Mais en partant du principe selon lequel un dirigeant politique médiatisé est légitime, les politiques et leurs conseillers sont sans doute en train de passer totalement à côté de la révolution qui s'opère localement et dont les réseaux sociaux catalysent l'impact global. La société se repense déjà elle-même pour revoir de fond en comble son modèle économique fondé sur la croissance et de nouveaux acteurs légitimes émergent.

« Les médias deviennent le seul étalon de la légitimité. Autrement dit, la logique de la communication devient le critère ultime avec le syllogisme suivant : ce qui est connu est médiatisé, donc ce qui est légitime est médiatisé. Ce qui est médiatisé, non seulement n’est pas connu mais n’est pas légitime.

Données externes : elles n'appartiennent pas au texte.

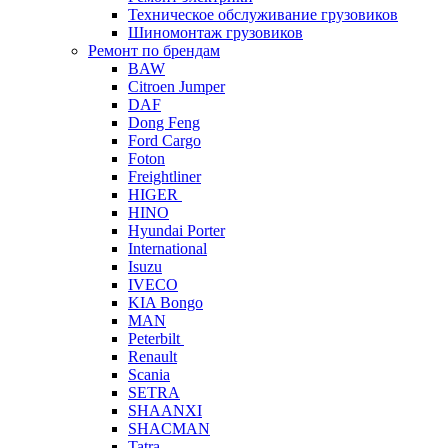
Техническое обслуживание грузовиков
Шиномонтаж грузовиков
Ремонт по брендам
BAW
Citroen Jumper
DAF
Dong Feng
Ford Cargo
Foton
Freightliner
HIGER
HINO
Hyundai Porter
International
Isuzu
IVECO
KIA Bongo
MAN
Peterbilt
Renault
Scania
SETRA
SHAANXI
SHACMAN
Tatra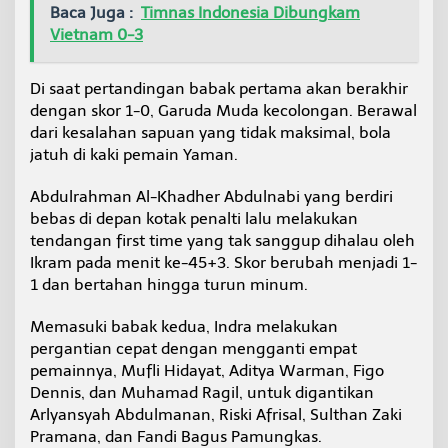
Baca Juga :
Timnas Indonesia Dibungkam
Vietnam 0-3
Di saat pertandingan babak pertama akan berakhir
dengan skor 1-0, Garuda Muda kecolongan. Berawal
dari kesalahan sapuan yang tidak maksimal, bola
jatuh di kaki pemain Yaman.
Abdulrahman Al-Khadher Abdulnabi yang berdiri
bebas di depan kotak penalti lalu melakukan
tendangan first time yang tak sanggup dihalau oleh
Ikram pada menit ke-45+3. Skor berubah menjadi 1-
1 dan bertahan hingga turun minum.
Memasuki babak kedua, Indra melakukan
pergantian cepat dengan mengganti empat
pemainnya, Mufli Hidayat, Aditya Warman, Figo
Dennis, dan Muhamad Ragil, untuk digantikan
Arlyansyah Abdulmanan, Riski Afrisal, Sulthan Zaki
Pramana, dan Fandi Bagus Pamungkas.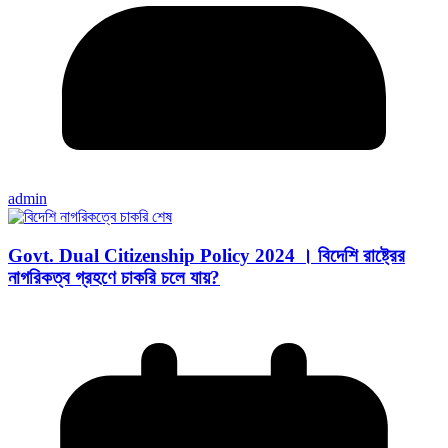
admin
Govt. Dual Citizenship Policy 2024 । বিদেশি রাষ্ট্রের
নাগরিকত্ব গ্রহণে চাকরি চলে যায়?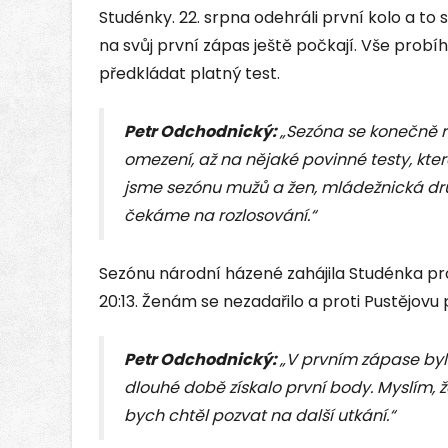
Studénky. 22. srpna odehráli první kolo a to s
na svůj první zápas ještě počkají. Vše probí
předkládat platný test.
Petr Odchodnický:
„Sezóna se konečně r
omezení, až na nějaké povinné testy, kter
jsme sezónu mužů a žen, mládežnická dru
čekáme na rozlosování.“
Sezónu národní házené zahájila Studénka prot
20:13. Ženám se nezadařilo a proti Pustějovu 
Petr Odchodnický:
„V prvním zápase by
dlouhé době získalo první body. Myslím, 
bych chtěl pozvat na další utkání.“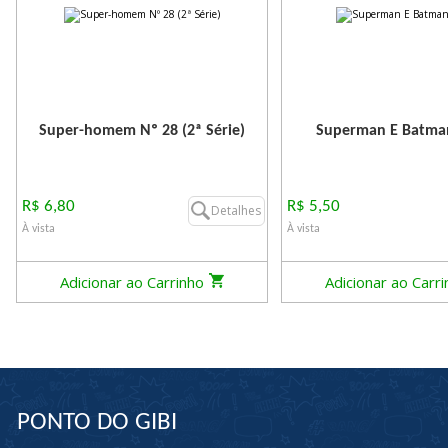
Super-homem Nº 28 (2ª Série)
Superman E Batma
R$ 6,80
R$ 5,50
Detalhes
À vista
À vista
Adicionar ao Carrinho
Adicionar ao Carr
PONTO DO GIBI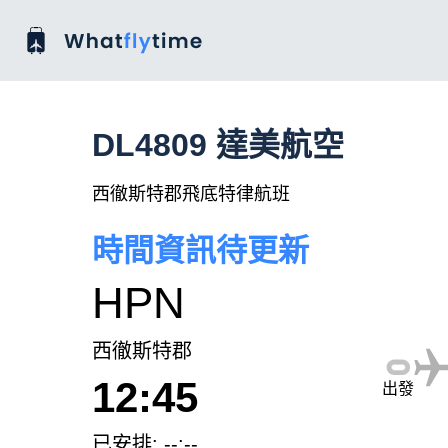
DL4809 達美航空
西徹斯特郡飛底特律航班
時間資訊待更新
HPN
西徹斯特郡
12:45
出發
已安排: --:--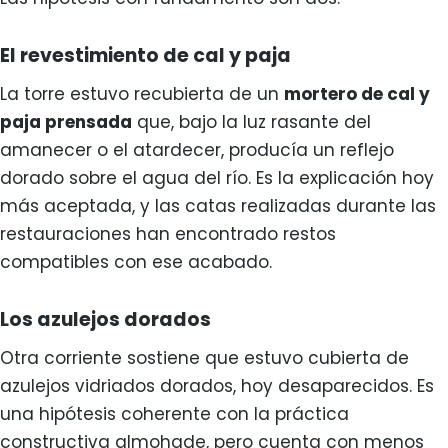
El revestimiento de cal y paja
La torre estuvo recubierta de un
mortero de cal y
paja prensada
que, bajo la luz rasante del
amanecer o el atardecer, producía un reflejo
dorado sobre el agua del río. Es la explicación hoy
más aceptada, y las catas realizadas durante las
restauraciones han encontrado restos
compatibles con ese acabado.
Los azulejos dorados
Otra corriente sostiene que estuvo cubierta de
azulejos vidriados dorados, hoy desaparecidos. Es
una hipótesis coherente con la práctica
constructiva almohade, pero cuenta con menos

Ce lien « connu-légitime » est devenu trop fort. Tant que l’espace public était limité, chacun savait qu’il existait des discours, des valeurs, des représentations qui conservaient leur légitimité à l’extérieur de l’espace public. Plus celui-ci s’étend, plus la communication accélère la circulation des discours et des valeurs, plus cette équation simple mais fausse s’impose. Tout ce qui est connu est médiatisé, donc tout ce qui est médiatisé est légitime. Pourtant, il y a de très nombreux acteurs, discours, représentations qui ne sont pas dans l’espace public, ni sujet à médiatisation, et qui jouent pourtant un rôle essentiel dans la société ! »  s'indigne Dominique Wolton dans son texte intitulé "Les contradictions de la communication politique".

Et parions qu'elle est sans doute là, la nouvelle garde politique.